■ **Task material**:
____________________
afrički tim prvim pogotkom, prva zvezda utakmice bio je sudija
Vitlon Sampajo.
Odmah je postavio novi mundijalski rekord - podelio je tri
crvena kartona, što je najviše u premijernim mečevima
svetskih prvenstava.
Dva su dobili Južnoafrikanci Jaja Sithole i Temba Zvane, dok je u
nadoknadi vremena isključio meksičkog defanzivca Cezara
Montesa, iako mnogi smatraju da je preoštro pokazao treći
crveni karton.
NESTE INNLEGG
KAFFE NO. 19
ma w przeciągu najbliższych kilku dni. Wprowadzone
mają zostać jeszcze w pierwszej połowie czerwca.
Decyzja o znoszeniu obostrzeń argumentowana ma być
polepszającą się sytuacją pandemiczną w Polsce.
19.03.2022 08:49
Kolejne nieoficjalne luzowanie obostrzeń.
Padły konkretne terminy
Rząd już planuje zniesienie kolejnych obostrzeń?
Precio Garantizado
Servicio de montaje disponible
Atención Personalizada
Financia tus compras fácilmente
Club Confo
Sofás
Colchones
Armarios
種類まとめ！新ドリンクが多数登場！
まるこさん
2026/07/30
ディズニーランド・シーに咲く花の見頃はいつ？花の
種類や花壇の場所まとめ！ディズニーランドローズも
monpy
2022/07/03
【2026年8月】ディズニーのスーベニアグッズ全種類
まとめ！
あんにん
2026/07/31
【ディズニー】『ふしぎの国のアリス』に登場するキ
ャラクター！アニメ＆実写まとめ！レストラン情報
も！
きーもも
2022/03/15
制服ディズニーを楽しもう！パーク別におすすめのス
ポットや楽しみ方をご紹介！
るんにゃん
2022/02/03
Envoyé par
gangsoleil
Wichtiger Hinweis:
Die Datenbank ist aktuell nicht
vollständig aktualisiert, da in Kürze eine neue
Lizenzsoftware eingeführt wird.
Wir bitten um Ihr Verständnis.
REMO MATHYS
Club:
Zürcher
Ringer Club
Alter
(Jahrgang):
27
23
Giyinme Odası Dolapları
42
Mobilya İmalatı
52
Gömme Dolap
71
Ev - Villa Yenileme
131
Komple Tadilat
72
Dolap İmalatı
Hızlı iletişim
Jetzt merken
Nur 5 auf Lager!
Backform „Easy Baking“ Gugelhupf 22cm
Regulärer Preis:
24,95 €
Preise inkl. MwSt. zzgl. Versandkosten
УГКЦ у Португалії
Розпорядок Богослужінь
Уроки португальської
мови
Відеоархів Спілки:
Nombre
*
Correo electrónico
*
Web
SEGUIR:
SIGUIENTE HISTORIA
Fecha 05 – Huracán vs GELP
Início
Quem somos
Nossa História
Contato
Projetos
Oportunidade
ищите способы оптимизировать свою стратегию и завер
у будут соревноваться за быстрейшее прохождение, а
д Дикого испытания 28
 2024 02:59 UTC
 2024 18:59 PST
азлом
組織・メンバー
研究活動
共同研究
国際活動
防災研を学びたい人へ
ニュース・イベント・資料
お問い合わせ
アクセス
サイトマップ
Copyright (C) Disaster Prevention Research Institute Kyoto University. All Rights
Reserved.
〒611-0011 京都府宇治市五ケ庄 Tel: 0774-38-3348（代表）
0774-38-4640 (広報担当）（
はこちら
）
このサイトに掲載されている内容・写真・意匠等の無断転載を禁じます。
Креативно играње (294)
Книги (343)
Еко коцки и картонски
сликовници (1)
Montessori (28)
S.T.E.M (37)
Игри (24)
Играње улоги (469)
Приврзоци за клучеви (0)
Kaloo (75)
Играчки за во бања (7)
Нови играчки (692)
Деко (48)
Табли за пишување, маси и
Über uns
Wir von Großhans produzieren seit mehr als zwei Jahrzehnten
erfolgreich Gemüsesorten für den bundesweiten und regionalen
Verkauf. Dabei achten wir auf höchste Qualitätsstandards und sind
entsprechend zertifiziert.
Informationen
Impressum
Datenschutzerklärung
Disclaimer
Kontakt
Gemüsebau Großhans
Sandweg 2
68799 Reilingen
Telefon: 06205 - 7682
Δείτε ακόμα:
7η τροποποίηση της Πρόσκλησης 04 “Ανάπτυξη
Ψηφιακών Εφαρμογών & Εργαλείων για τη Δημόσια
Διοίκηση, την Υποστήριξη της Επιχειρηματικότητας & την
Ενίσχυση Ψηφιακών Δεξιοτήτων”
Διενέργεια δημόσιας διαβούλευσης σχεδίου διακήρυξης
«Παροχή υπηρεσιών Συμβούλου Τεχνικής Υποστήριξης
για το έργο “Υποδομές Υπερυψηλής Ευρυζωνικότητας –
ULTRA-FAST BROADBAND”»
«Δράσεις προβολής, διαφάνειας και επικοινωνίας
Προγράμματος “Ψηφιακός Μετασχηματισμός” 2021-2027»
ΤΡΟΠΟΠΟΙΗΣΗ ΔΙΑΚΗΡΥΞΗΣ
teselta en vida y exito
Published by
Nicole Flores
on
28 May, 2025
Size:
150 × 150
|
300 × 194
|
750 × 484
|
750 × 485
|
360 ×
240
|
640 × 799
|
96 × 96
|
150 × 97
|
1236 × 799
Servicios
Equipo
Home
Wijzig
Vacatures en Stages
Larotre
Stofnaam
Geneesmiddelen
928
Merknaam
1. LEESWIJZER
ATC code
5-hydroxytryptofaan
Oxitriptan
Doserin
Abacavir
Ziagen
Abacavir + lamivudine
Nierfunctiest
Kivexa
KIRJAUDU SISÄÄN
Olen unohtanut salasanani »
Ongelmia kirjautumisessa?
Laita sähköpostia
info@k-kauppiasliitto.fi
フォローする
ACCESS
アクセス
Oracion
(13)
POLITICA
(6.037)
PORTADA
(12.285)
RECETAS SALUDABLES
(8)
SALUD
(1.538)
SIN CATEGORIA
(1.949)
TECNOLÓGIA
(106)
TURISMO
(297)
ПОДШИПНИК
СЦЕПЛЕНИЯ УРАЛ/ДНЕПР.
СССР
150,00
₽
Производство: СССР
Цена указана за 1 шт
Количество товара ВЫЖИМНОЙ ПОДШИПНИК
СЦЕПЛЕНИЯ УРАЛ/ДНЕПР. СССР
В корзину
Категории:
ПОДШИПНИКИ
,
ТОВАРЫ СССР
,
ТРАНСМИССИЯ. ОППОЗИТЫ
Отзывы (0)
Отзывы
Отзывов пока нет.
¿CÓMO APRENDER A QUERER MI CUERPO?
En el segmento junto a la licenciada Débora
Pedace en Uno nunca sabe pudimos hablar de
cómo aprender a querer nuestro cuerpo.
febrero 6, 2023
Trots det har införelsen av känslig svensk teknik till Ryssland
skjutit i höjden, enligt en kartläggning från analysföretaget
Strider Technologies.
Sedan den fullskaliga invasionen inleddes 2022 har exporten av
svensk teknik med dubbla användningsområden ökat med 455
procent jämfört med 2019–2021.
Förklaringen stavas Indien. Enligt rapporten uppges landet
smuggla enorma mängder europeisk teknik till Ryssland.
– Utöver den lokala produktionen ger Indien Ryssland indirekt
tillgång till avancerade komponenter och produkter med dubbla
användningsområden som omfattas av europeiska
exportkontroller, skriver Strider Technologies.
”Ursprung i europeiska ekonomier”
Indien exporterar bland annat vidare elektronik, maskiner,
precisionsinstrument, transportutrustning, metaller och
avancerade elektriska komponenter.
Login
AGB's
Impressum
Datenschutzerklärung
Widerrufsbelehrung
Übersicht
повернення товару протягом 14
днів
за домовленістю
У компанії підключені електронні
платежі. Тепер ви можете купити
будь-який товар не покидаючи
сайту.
____________________
■ **Activity**:
Show every line of the data that includes the string "УРАЛ".

■ **Answer to the problem**:
СЦЕПЛЕНИЯ УРАЛ/ДНЕПР.
СЦЕПЛЕНИЯ УРАЛ/ДНЕПР. СССР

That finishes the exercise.